Gen. Burbeck purchased a home at 114 Main St., in New London, Connecticut, it 1815. The house was built in 1735 and was one of the few houses in New London that remained after the city was burned by the British in 1781. Gen. Burbeck and his wife lived in the house until he died in 1848.
They had six children all born in New London; Susan Henrietta (b. September 23, 1815), Charlotte Augusta (b. March 8, 1818 in New London, Conn., d. July 13, 1897 in New London, Conn.), Henry William (b. May 31, 1819 in New London, Conn., d. February 19, 1840 at sea), Mary Elizabeth (b. March 7, 1821 in New London, Conn., d. July 13, 1897), William Henry (b. October 8, 1823 in New London, Conn., d. February 28, 1905 in New London, Conn.) and John Cathcart (b. February 9, 1825 in New London, Conn., d. April 28, 1904 in New London, Conn.).

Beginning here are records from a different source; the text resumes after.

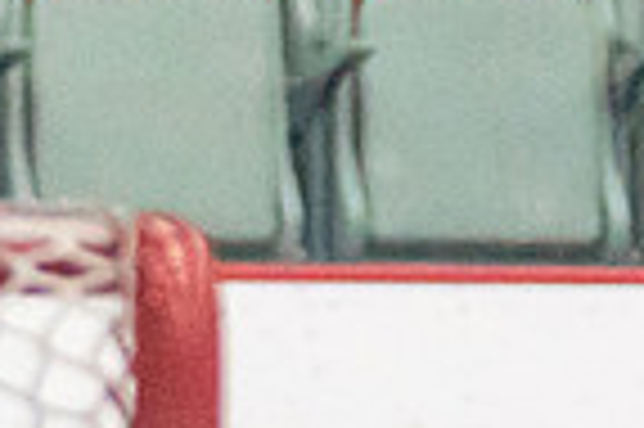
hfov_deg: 2.0
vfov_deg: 1.3
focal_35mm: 1038
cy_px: 1049
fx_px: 18547
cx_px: 1449
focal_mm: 114
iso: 4000
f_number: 2.8
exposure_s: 1/1600
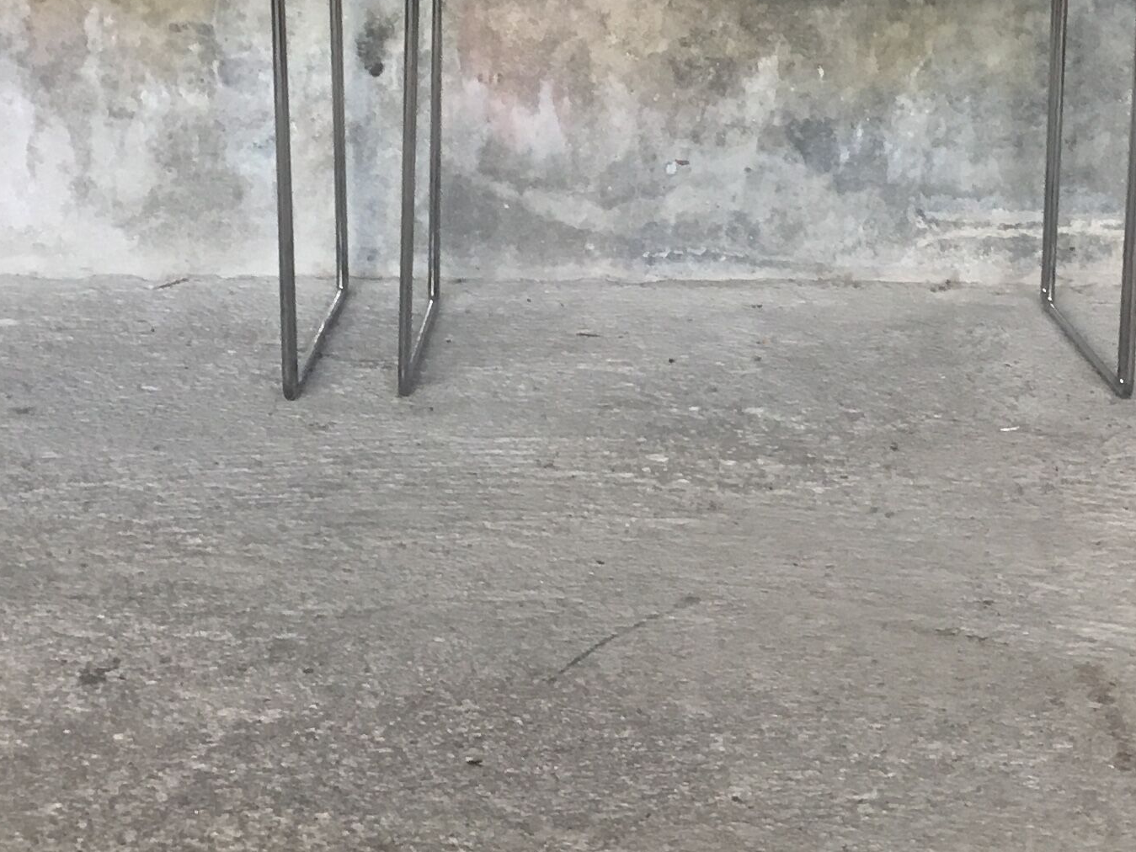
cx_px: 669
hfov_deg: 25.9
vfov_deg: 19.6
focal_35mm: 75
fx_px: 2462
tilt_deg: -11.0
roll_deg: +0.7
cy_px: 351
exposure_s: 1/33
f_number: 2.4
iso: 25
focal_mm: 3.3
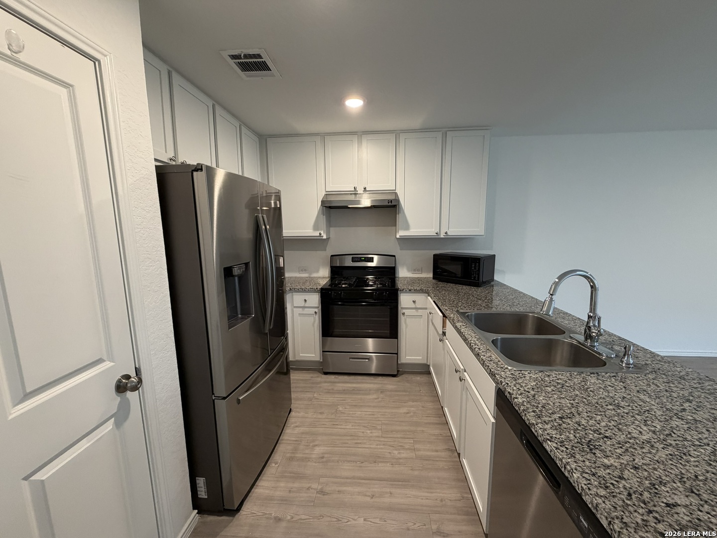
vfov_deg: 85.7
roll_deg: +0.9
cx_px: 358
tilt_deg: -8.1
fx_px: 290
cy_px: 269
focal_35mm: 14
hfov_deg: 102.1
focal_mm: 2.22
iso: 250
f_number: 2.2
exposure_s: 1/60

Burbeck hoped that his son Henry would follow in his military footsteps, but Henry died when he tried to test his strength by lifting a keg of silver dollars which fell on his foot and severed his toe while at sea on a revenue cutter. By the time the cutter reached New York and a physician was summoned, it was too late and he died. Thereafter, Gen. Burbeck was so overcome by grief that he would not have his son’s name spoken in his house.
==Later Years (1815 – 1848)==
In his later years, he enjoyed the company of Capt. Bulkeley who also retired to New London. They maintained a close relationship despite the fact that Burbeck was a Whig and Bulkeley was a Democrat.
Burbeck died at his home on Main Street on October 2, 1848 in New London, Connecticut just months after his friend Capt. Bulkeley died. The Massachusetts Society of Cincinnati, of which Burbeck was a member, erected a monument to him in Cedar Grove Cemetery (Sec. 4, Lot 1), New London, Connecticut. The inscription on the monument states:
The Massachusetts Society of the Cincinnati Dedicate This Monument to the Memory of Their Late Honored President. He Was An Officer of the Army From the Commencement of the Revolutionary War Until The Close of His Life By a Patriotic and Faithful Discharge of the High and Responsible Duties of a Gallant Soldier And An Exemplary Citizen He Has Been Justly And Eminently Distinguished As He Was Rightfully and Universally Respected.
His wife Lucy died February 22, 1880 in New London and at the time of her death was one of the last in the nation to receive a Revolutionary War pension which was $130 a quarter in 1875. Burbeck’s daughter Charlotte was made an honorary member of the Lucretia Shaw chapter of the Daughter’s of the American Revolution.